_What you should do_: Everything in the listing below from the line containing "Figure 7. The" through the line containing "Figure 1. Network" must be repeated exactly; the remaining lines are not wanted.

_Input for this task_:
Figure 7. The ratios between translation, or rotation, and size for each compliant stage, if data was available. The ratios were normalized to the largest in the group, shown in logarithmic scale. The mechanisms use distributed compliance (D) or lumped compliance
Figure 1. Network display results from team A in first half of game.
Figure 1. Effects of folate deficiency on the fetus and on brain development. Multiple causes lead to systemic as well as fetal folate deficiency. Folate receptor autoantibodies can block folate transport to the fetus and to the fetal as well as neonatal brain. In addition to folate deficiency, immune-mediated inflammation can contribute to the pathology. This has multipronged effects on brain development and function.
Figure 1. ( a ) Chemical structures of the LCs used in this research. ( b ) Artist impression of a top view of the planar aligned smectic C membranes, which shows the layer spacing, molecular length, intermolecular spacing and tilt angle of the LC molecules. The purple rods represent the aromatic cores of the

---

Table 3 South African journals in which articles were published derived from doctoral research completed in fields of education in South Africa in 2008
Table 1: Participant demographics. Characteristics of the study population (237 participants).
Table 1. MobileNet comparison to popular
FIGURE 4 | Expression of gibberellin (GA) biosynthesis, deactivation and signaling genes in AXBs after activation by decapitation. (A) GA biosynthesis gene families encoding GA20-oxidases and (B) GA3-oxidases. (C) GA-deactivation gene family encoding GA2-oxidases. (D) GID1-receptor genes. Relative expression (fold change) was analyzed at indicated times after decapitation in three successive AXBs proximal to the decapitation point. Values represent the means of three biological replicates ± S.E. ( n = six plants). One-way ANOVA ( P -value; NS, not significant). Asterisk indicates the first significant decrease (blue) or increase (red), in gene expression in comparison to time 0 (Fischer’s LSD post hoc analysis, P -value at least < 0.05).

_Solution for this exercise_:
Figure 7. The ratios between translation, or rotation, and size for each compliant stage, if data was available. The ratios were normalized to the largest in the group, shown in logarithmic scale. The mechanisms use distributed compliance (D) or lumped compliance
Figure 1. Network display results from team A in first half of game.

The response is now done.